İsrail’in Maariv gazetesi, Suriye’de Esad rejiminin çöküşünün Kremlin için adeta ‘siyasi deprem’ etkisi yarattığını, fakat Putin’in bu yenilginin ardından beklemedik bir hedefe yöneldiğini yazdı. İşte, o makaleden öne çıkanlar…
Makaleyi kaleme alan İsrailli analist Hoşberg Marom, Suriye’deki başarısızlığın, Rusya’nın ‘küresel güç’ iddiasına büyük zarar verdiğini ve Başkan Vladimir Putin’in kişisel prestijini de olumsuz bir şekilde etkilediğini ifade etti.
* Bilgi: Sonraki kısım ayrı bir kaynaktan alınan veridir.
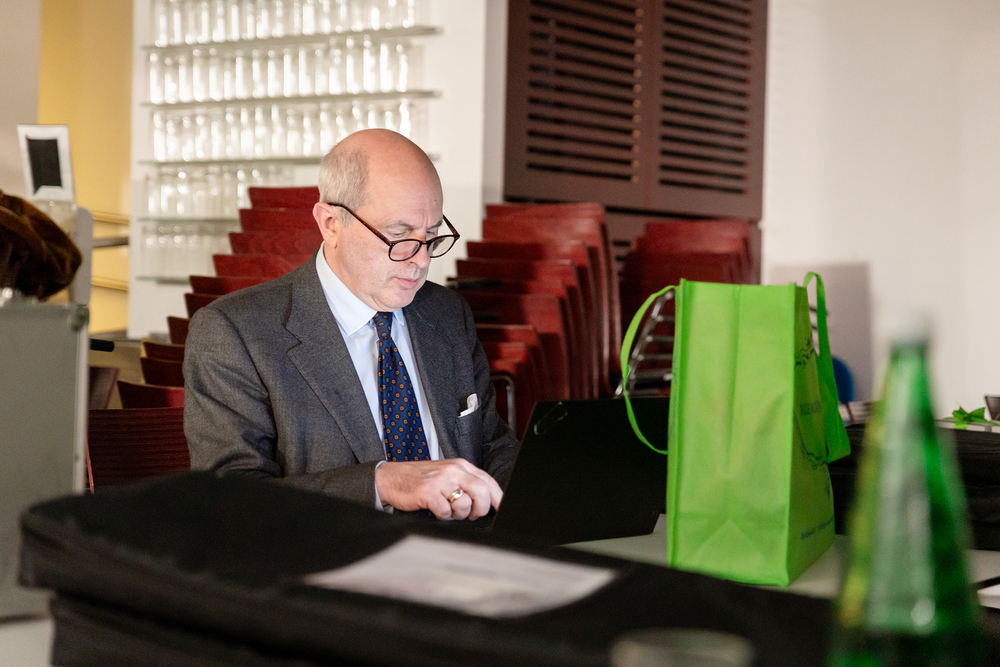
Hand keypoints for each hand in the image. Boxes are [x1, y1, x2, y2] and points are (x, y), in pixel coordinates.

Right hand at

Makaleye göre, Rusya’nın Suriye’deki askeri üslerini, özellikle Hmeymim Hava Üssü ve Tartus Limanı’nı kaybetmesi; Libya, Sudan ve Afrika’nın Sahel bölgesi gibi çatışma alanlarındaki etkisini zayıflattı.
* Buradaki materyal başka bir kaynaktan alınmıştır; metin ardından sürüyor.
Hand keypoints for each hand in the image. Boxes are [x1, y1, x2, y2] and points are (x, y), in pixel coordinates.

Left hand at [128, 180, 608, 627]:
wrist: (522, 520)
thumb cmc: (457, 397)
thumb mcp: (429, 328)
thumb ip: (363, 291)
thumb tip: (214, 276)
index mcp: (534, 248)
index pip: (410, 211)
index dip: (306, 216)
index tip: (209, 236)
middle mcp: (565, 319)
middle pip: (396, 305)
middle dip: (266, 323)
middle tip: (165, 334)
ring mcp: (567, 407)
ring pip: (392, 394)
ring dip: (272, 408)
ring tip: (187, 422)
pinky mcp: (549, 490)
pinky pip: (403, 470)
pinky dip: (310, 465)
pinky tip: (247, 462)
Yazar ayrıca, Rusya’nın Suriye’deki varlığını azaltmasının bölgesel güç dengelerini yeniden şekillendirdiğini ve ‘Türkiye’nin bu boşluğu doldurarak Suriye ve bölge genelindeki nüfuzunu artırdığını’ belirtti.
Bu değişimlerin Ukrayna üzerinde doğrudan etkisi olabileceğini ifade eden yazar, Putin’in bölgesel kayıplarını telafi etmek için ‘Ukrayna’daki askeri operasyonları tırmandırabileceğini’ öngördü.
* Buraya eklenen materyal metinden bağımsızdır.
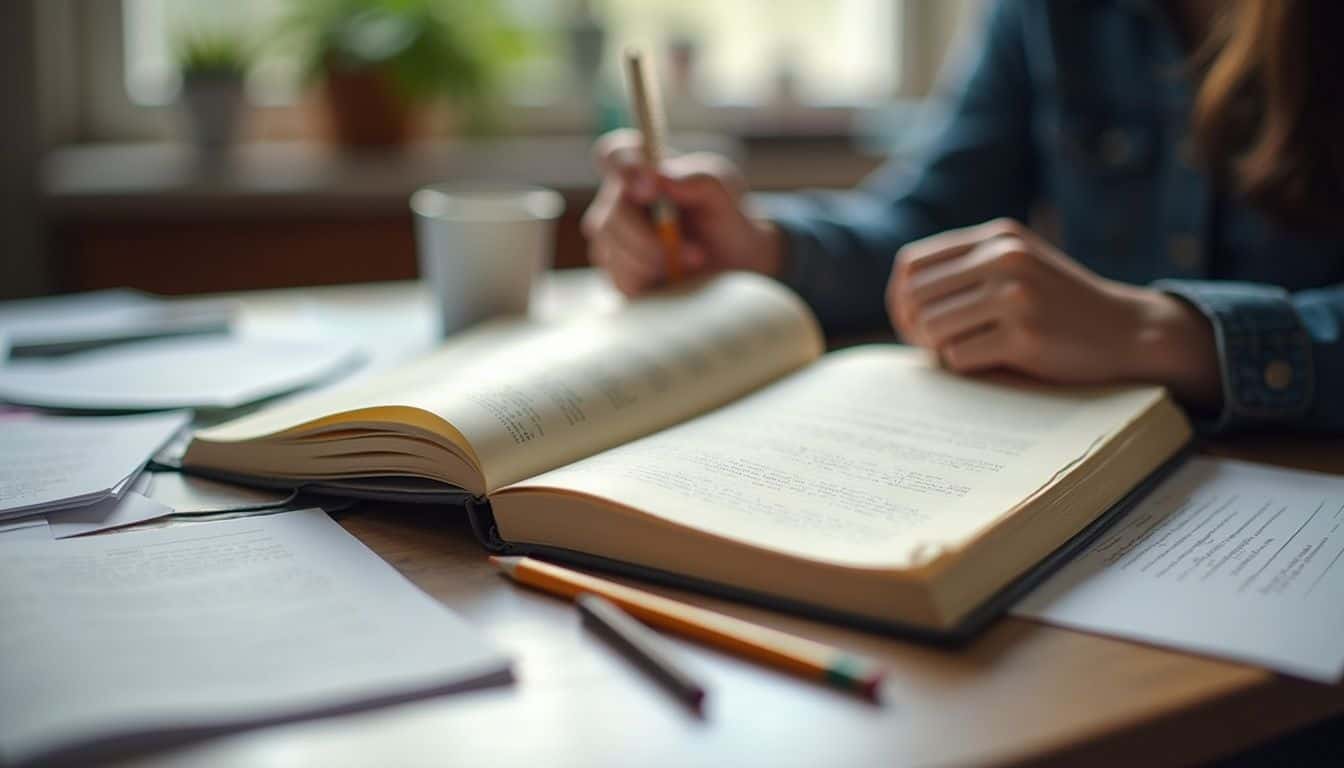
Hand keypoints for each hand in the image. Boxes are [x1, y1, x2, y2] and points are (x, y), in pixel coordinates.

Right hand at [581, 129, 783, 295]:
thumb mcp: (724, 190)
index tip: (650, 190)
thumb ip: (697, 178)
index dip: (623, 170)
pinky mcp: (616, 271)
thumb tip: (657, 178)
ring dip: (657, 263)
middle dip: (651, 241)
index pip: (613, 155)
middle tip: (696, 253)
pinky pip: (621, 280)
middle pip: (610, 217)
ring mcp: (611, 237)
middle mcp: (617, 200)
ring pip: (614, 253)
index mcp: (642, 169)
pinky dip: (653, 281)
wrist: (734, 263)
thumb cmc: (724, 217)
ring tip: (691, 263)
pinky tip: (674, 276)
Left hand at [887, 218, 1221, 407]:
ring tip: (965, 352)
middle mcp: (1005, 258)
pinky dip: (965, 366)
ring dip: (939, 349)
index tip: (911, 323)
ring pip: (932, 329)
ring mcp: (1016, 296)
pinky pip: (959, 357)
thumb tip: (900, 299)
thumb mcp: (1018, 266)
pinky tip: (991, 362)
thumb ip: (968, 268)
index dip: (900, 298)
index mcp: (998, 237)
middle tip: (931, 347)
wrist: (1126, 330)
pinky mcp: (1025, 335)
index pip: (912, 264)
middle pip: (915, 297)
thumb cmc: (1059, 305)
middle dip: (913, 328)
Makaleye göre, Rusya büyük kayıplara rağmen Suriye’deki etkisini artırmak için diplomatik adımlar atıyor.
Bu adımlar arasında, muhalefet ve bazı silahlı gruplarla müzakere çabaları, geçici hükümeti tanıma ve “Heyet Tahrir eş-Şam” gibi örgütleri terör listesinden çıkarma girişimleri bulunuyor. Rusya ayrıca, Hmeymim ve Tartus’taki askeri varlığını korumaya da odaklanıyor.
Yazar, bu stratejinin, Suriye ve Afganistan üzerinden geçen yeni ticaret yollarını güvence altına almayı hedeflediğini, ancak bu adımın, artan gerilimler ve ‘bölgesel terör faaliyetlerinin yeniden canlanması’ riskini içerdiğini belirtti.
Makalede, Türkiye’nin Suriye’deki artan rolünün Moskova için ‘yeni bir meydan okuma’ olduğu ve Rusya’nın bu nedenle, Ankara ile ilişkilerini geliştirmeye çalıştığı aktarıldı.
Öte yandan Rusya, Ortadoğu’daki kayıplarını, Afrika’da artan etkisiyle telafi etmeye çalışıyor. Moskova, Libya’nın doğusundaki Tobruk ve Bingazi gibi bölgelere askeri ekipman ve silah transfer ederek Doğu Akdeniz’deki varlığını güçlendirme çabasında.
Yazar, Rusya’nın Suriye’deki kayıplarını telafi etmek için Kuzey Kutbu’nu ‘stratejik bir fırsat’ olarak gördüğüne dikkat çekti.
Buzulların erimesiyle artan ticari faaliyetler, Rusya’ya bu bölgede yeni bir nüfuz alanı yaratma imkanı sunuyor.
Moskova, kaynakların yüzde 70’ini kontrol ettiğini iddia ettiği Kuzey Kutbu’nda ‘Kuzey Deniz Yolu’ üzerindeki limanlarını geliştirerek Avrupa ve Asya arasında ticaret bağlantılarını güçlendirmeyi hedefliyor.
Yazar, Rusya’nın Suriye’deki başarısızlığını telafi etmek için Çin ve diğer BRICS üyeleri (Hindistan, Brezilya ve Güney Afrika) ile ilişkilerini derinleştirerek ‘çok kutuplu bir dünya düzenine odaklandığını’ belirtti.
İsrailli analist Hoşberg Marom, makaleyi şu değerlendirmelerle sonlandırdı:
“Suriye rejiminin çöküşü, Rus politikası için bir dönüm noktası oldu, ancak Putin için stratejilerini yeniden şekillendirme ve başka bölgelerde kazanımlar elde etme fırsatı sunabilir. Her ne kadar Moskova büyük zorluklarla karşı karşıya olsa da yeni stratejileri, uluslararası arenada yeniden güç kazanmasını sağlayabilir.”